Exercise XIX number 15 - Calculus Made Easy

Question

$$ \text{Use substitution}\quad\frac{1}{x}=\frac{b}{a}cosh\;u\quad\text{to show that}\quad\\ \int\;\frac{dx}{x\sqrt{a^2-b^2x^2}}=\frac{1}{a}\ln\frac{a-\sqrt{a^2-b^2x^2}}{x}\;+\;C.\\ \text{My way:}\\ \text{Let}\quad\frac{1}{x}=\frac{b}{a}cosh\;u\quad\\ x=\frac{a}{b}\frac{1}{cosh\;u}\\ dx=-\frac{a}{b}\frac{sinh\;u}{cosh^2u}du\\ x^2=\frac{a^2}{b^2}\frac{1}{cosh^2u}\\ u=cosh^-(\frac{a}{bx})\\ \int\frac{\frac{b\;cosh\;u}{a}\cdot-\frac{a\;sinh\;u}{b\;cosh^2u}}{\sqrt{a^2-b^2\cdot\frac{a^2}{b^2\;cosh^2u}}}du=\\ =\int\frac{-\frac{sinh\;u}{cosh\;u}=-tanh\;u}{\sqrt{a^2-\frac{a^2}{cosh^2u}}=\sqrt{a^2(1-\frac{1}{cosh^2u})}=\sqrt{a^2\;tanh^2u}=a\;tanh\;u}du=\\ =\int-\frac{du}{a}=\quad-\frac{1}{a}\int du=\quad -\frac{u}{a}\quad+\quad C =\quad-\frac{1}{a}cosh^-(\frac{a}{bx})\quad+\quad C=\\ =\quad-\frac{1}{a}\ln\Biggr(\frac{a}{bx}\pm\sqrt{\frac{a^2}{b^2x^2}-1}\Biggr)\quad+\quad C=\\ =\quad-\frac{1}{a}\ln\Biggr(\frac{a\pm\sqrt{a^2-b^2x^2}}{bx}\Biggr)\quad+\quad C=\\ =\quad-\frac{1}{a}\biggr(\ln(a\pm\sqrt{a^2-b^2x^2})-\ln(bx)\biggr)\quad+\quad C=\\ =\quad\frac{1}{a}\biggr(\ln(bx)-\ln(a\pm\sqrt{a^2-b^2x^2})\biggr)\quad+\quad C=\\ =\quad\frac{1}{a}\ln\frac{bx}{a\pm\sqrt{a^2-b^2x^2}}\quad+\quad C\\\text{What went wrong?} $$

Answer 1

You only have a minor error: $\cosh^-(\frac{a}{bx})= \ln\left(\frac{a}{bx} + \sqrt{\frac{a^2}{b^2x^2} - 1}\right)$, the minus-sign is not correct.
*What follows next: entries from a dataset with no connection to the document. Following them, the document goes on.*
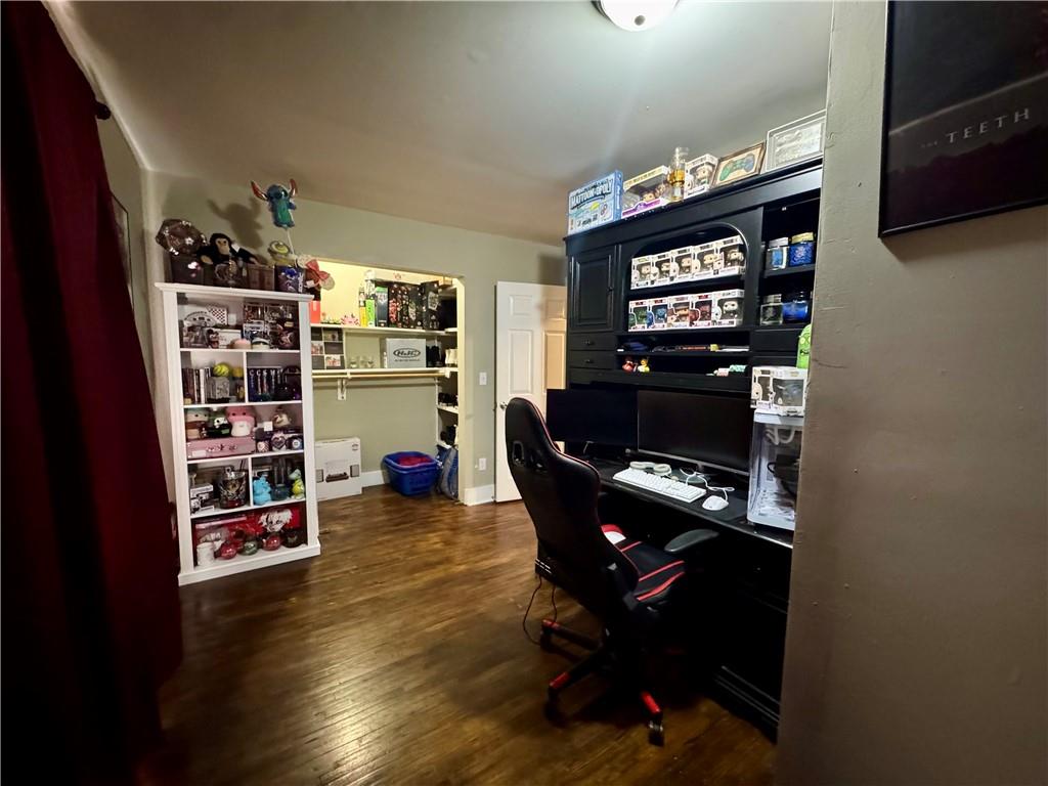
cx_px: 524
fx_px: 424
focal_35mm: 14
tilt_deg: -5.0
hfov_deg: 102.1
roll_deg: -0.6
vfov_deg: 85.7
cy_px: 393
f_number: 2.2
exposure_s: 1/40
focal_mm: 2.22
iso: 1250
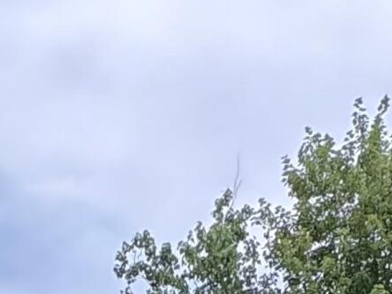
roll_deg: +0.9
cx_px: -44
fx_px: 1064
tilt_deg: -1.5
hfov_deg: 19.9
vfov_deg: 10.7
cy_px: 883
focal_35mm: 94
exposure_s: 1/541
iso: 64
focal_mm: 2.22
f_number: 2.2
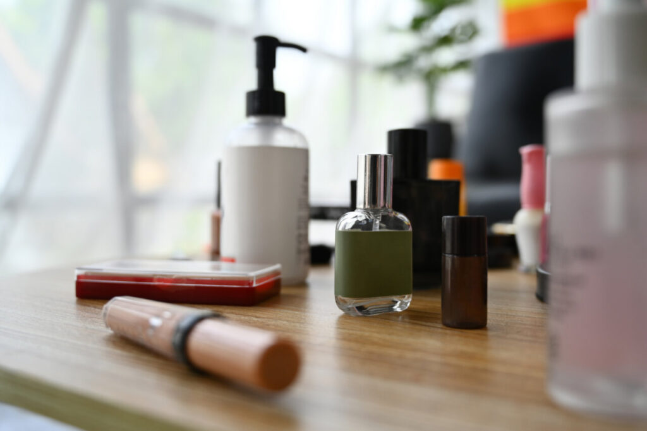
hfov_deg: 53.1
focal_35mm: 36
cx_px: 324
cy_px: 216
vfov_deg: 36.8
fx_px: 647
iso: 400
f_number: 4
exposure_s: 1/500
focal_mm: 36
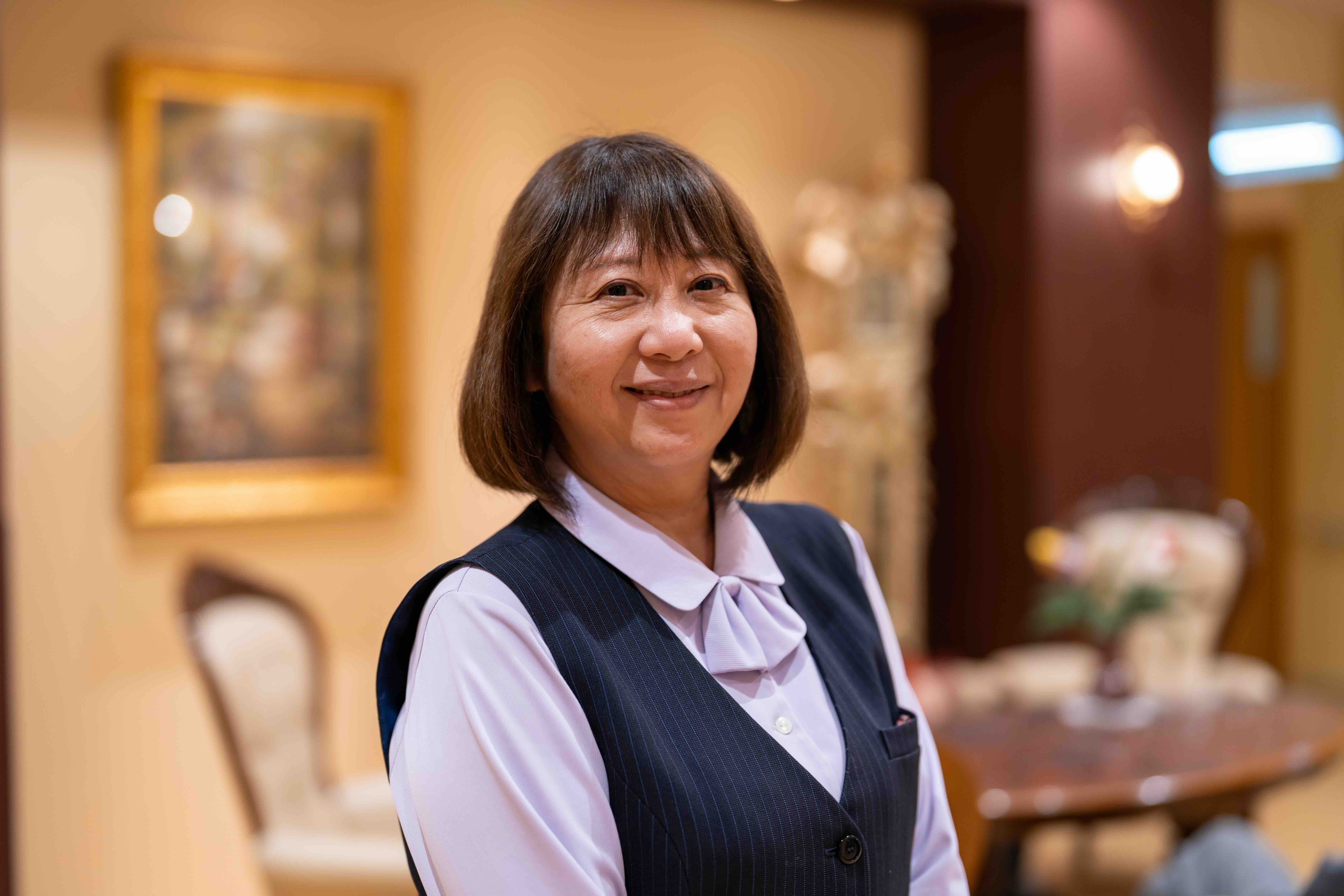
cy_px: 448
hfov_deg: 39.6
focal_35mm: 50
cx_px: 672
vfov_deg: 27.0
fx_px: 1867
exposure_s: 1/100
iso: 200
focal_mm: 50
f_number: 1.6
This gives you $$\int\;\frac{dx}{x\sqrt{a^2-b^2x^2}}\quad = \quad\frac{1}{a}\ln\frac{bx}{a+\sqrt{a^2-b^2x^2}}+ C \\ = \quad \frac{1}{a}\ln\frac{b^2x}{a+\sqrt{a^2-b^2x^2}} - \frac{1}{a}\ln b + C $$ But $$\frac{b^2x}{a+\sqrt{a^2-b^2x^2}} \quad = \quad\frac{b^2x(a-\sqrt{a^2-b^2x^2})}{(a+\sqrt{a^2-b^2x^2})(a-\sqrt{a^2-b^2x^2})} \\ = \quad\frac{b^2x(a-\sqrt{a^2-b^2x^2})}{a^2 -(a^2-b^2x^2)} \quad = \quad\frac{a-\sqrt{a^2-b^2x^2}}{x}$$